Portanto, o que interessa aqui assinalar é que as clínicas que dominam o sector
particular de saúde com fins lucrativos são essencialmente aquelas que são suportadas
por fundos públicos e, entre elas, a Clínica Multiperfil que é mesmo uma unidade
orçamentada, como se pode depreender da descrição acima. Por isso, supõe-se que o
desenvolvimento deste sector obedece a uma medida de política que visa o aumento
de serviços diferenciados de saúde no país com vista a atender demandas crescentes e
diminuir custos com saúde no exterior por via da polêmica Junta Nacional de Saúde.
Contudo, quando olhamos para as formas de acesso a estes serviços vemos claramente
que eles não estão ao alcance da maioria esmagadora dos cidadãos angolanos que,
grosso modo, não podem suportar os custos destes serviços. O caso particular da Clínica
Multiperfil que desvia elevados recursos do OGE para prestar serviços a uns poucos
configura, do nosso ponto de vista, um grave atentado ao princípio de equidade que a
OMS defende como primordial na promoção da saúde e que está reafirmado na Política
Nacional de Saúde aprovada pelo Decreto Presidencial n.o 262/10 de 24 de Novembro.
É nossa convicção que estes recursos melhor investidos (em cuidados primários de
saúde, formação especializada, e mesmo no melhor apetrechamento e reforço
institucional dos hospitais efectivamente públicos) converter-se-iam melhor em ganhos
ampliados para a saúde das populações, sem ferir o princípio de equidade a que nos
referimos. Tendo, no entanto, em consideração, o avultado investimento público neste
sector de saúde particular, por meio das clínicas que acima descrevemos, o Estado
deveria encontrar mecanismos que ampliassem as possibilidades de acesso da
população a estes serviços. Uma das formas seria a obrigatoriedade das empresas em
oferecer seguro de saúde aos trabalhadores e seus dependentes. Uma vez que está em
discussão o projecto de Lei Geral do Trabalho, seria pertinente considerar a
possibilidade de inclusão de uma cláusula com este teor. Também se deveria estudar a
possibilidade de, no âmbito do INSS, se encontrarem formas mutualistas de suportar
custos com saúde para os funcionários públicos, de forma geral. É neste sentido, que
consideramos despropositada a atitude assumida pela Clínica Girassol contra os seus
trabalhadores, pois entendemos que ela dispõe de plenas capacidades para oferecer
este tipo de benefício aos trabalhadores sem grandes constrangimentos.

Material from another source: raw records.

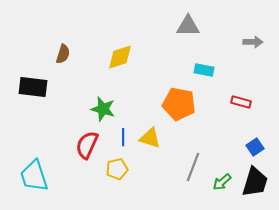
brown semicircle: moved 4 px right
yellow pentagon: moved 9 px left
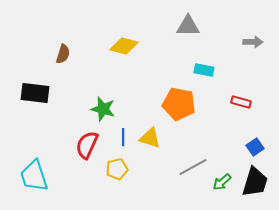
yellow diamond: moved 4 px right, 11 px up; rotated 32 degrees clockwise
black rectangle: moved 2 px right, 6 px down
gray line: rotated 40 degrees clockwise
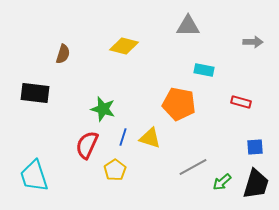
blue line: rotated 18 degrees clockwise
blue square: rotated 30 degrees clockwise
yellow pentagon: moved 2 px left, 1 px down; rotated 20 degrees counterclockwise
black trapezoid: moved 1 px right, 2 px down
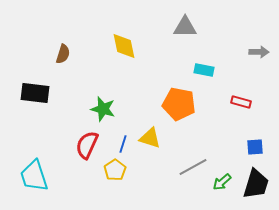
gray triangle: moved 3 px left, 1 px down
gray arrow: moved 6 px right, 10 px down
yellow diamond: rotated 64 degrees clockwise
blue line: moved 7 px down
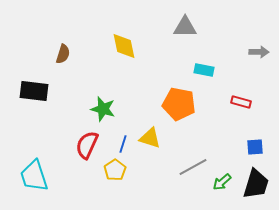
black rectangle: moved 1 px left, 2 px up
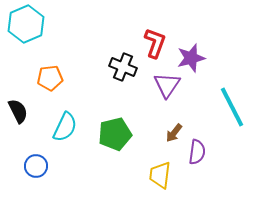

Creio que, por estas vias, e talvez outras, seria possível rentabilizar melhor os
investimentos que o Estado fez no sector particular de saúde, reinvestir no sector
realmente público e até permitir o crescimento da iniciativa privada com projectos que,
conjugados com acções no âmbito público, diminuiriam o recurso ao estrangeiro em
busca de cuidados médicos, o que no fundo, acabaria por ser uma forma de diversificar
a estrutura do PIB. Seria um caminho para se ver reproduzido e multiplicado o exemplo
da Pluribus Africa que há cerca de 10 anos iniciou um projecto que permitiu reduzir
drasticamente custos com diálise renal no exterior do país.

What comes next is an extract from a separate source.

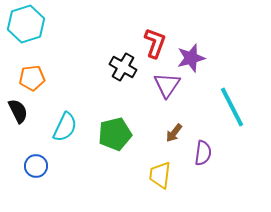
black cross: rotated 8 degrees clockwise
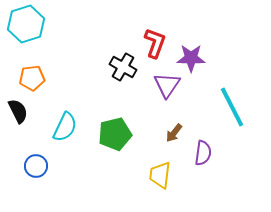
purple star: rotated 16 degrees clockwise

Na outra ponta da cadeia devemos situar toda uma série de pequenos centros médicos,
postos médicos ou de enfermagem localizados geralmente em espaços suburbanos aos
quais recorrem geralmente as pessoas mais pobres. A sua importância social é
sistematicamente ignorada pelo Estado que de modo geral confere conotação negativa
a este segmento de prestadores de serviço em saúde. É importante, todavia, analisar o
contributo deste grupo de agentes de saúde na promoção da saúde em Angola, uma vez
que a ele recorrem muitas pessoas que não têm acesso ao serviço público e que não
podem pagar clínicas mais bem situadas no mercado.
A este esforço de análise desta faixa dedicaremos um próximo artigo.